- _SET OF TASKS_:
A - In the festival review, which of the festival's stages is the i Arena?
B - Write out the festival review again from "It is Friday" down to "a monster act.", changing "Friday" to "Saturday".

-- begin READING PASSAGE --

11:44 AM GMT 21/05/2013
Latitude? It's exactly 52° 20' 3", on an imaginary line that links Frankfurt, suburban Saskatoon, and downtown Stepnogorsk in northern Kaszakhstan. But in none of these places, surely, is anyone going quite as mental as these people, in the vicinity of Southwold, Suffolk, are going for Merrill Garbus, the extraordinary singer, sonic manipulator and all round good egg at the centre of tUnE-yArDs. Playing a single drum, trilling and howling over live-sampled voice and beats, backed by the funky bass of boyfriend Nate Brenner and two tenor saxists, this is the kind of thing - exemplified by the Afrodelic yawp of Hatari and big time sensuality of Powa - beyond category, full of spontaneity, soul and groove, that gives live music a good name.
It is Friday evening, July 13, not even a third of the way into proceedings at the 7th Latitude Festival, and a star is being born. This is the i Arena, the festival's third stage, but it's where many of the weekend's aficionado happenings are slated (we'll be back tomorrow for MOJO faves Wooden Shjips, The Staves and Django Django). And it's typical of the festival's preference for intrigue and guile over brute popularity, a place where Bon Iver are considered headliners and Elbow qualify as a monster act.
Where critics divide it's over the festival's slightly cultish aura of "niceness". Great, you would think, to be enjoying music in the open without being trampled by slurry-dipped Legions Of The Mashed, and it is - yet the flocks of beautifully-mannered, 12-year-old Fabians in regulation shaggy haircuts are indicative of a certain social exclusivity (private school term has ended already - bad luck, comp kids!) and the almost complete lack of 18-25s has overtones of a mass-kidnapping à la Hammer Horror. Or maybe there's just something really good on BBC3.

-- end READING PASSAGE --
-- begin COLLECTED MATERIAL --

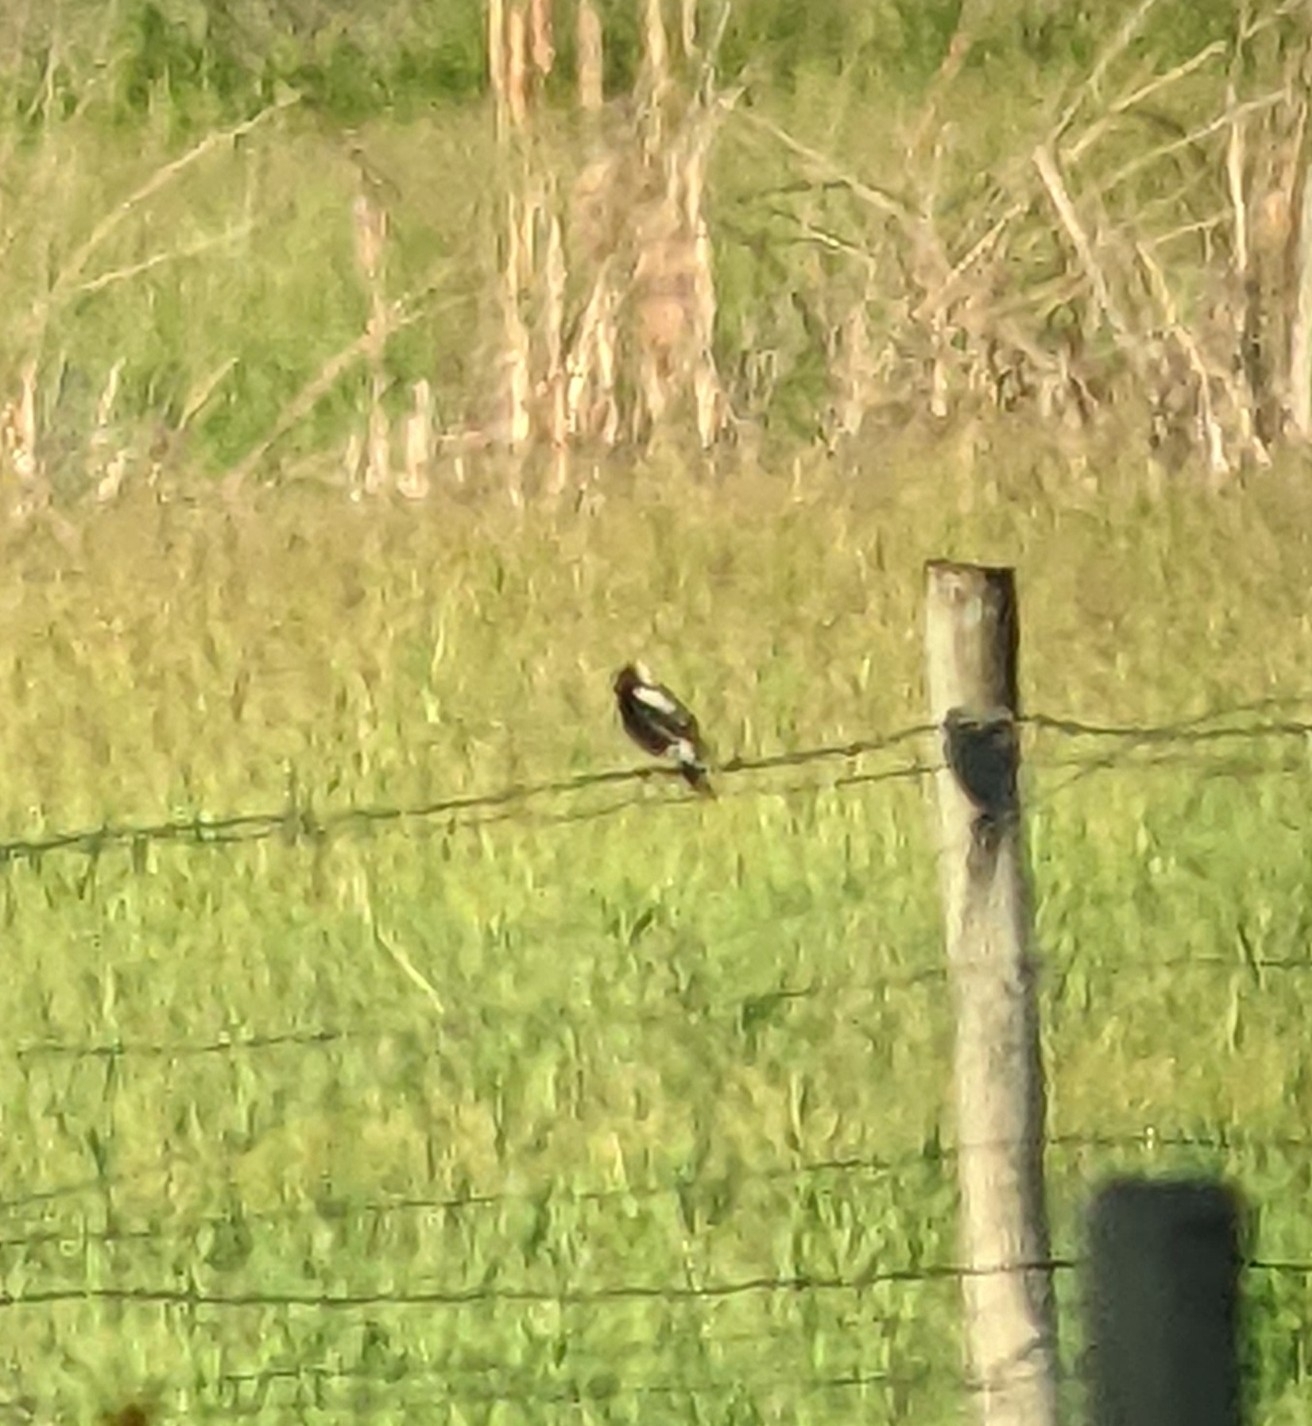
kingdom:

-- end COLLECTED MATERIAL --

- _PROBLEM SOLUTIONS_:
A - The i Arena is the festival's third stage.

B -
It is Saturday evening, July 13, not even a third of the way into proceedings at the 7th Latitude Festival, and a star is being born. This is the i Arena, the festival's third stage, but it's where many of the weekend's aficionado happenings are slated (we'll be back tomorrow for MOJO faves Wooden Shjips, The Staves and Django Django). And it's typical of the festival's preference for intrigue and guile over brute popularity, a place where Bon Iver are considered headliners and Elbow qualify as a monster act.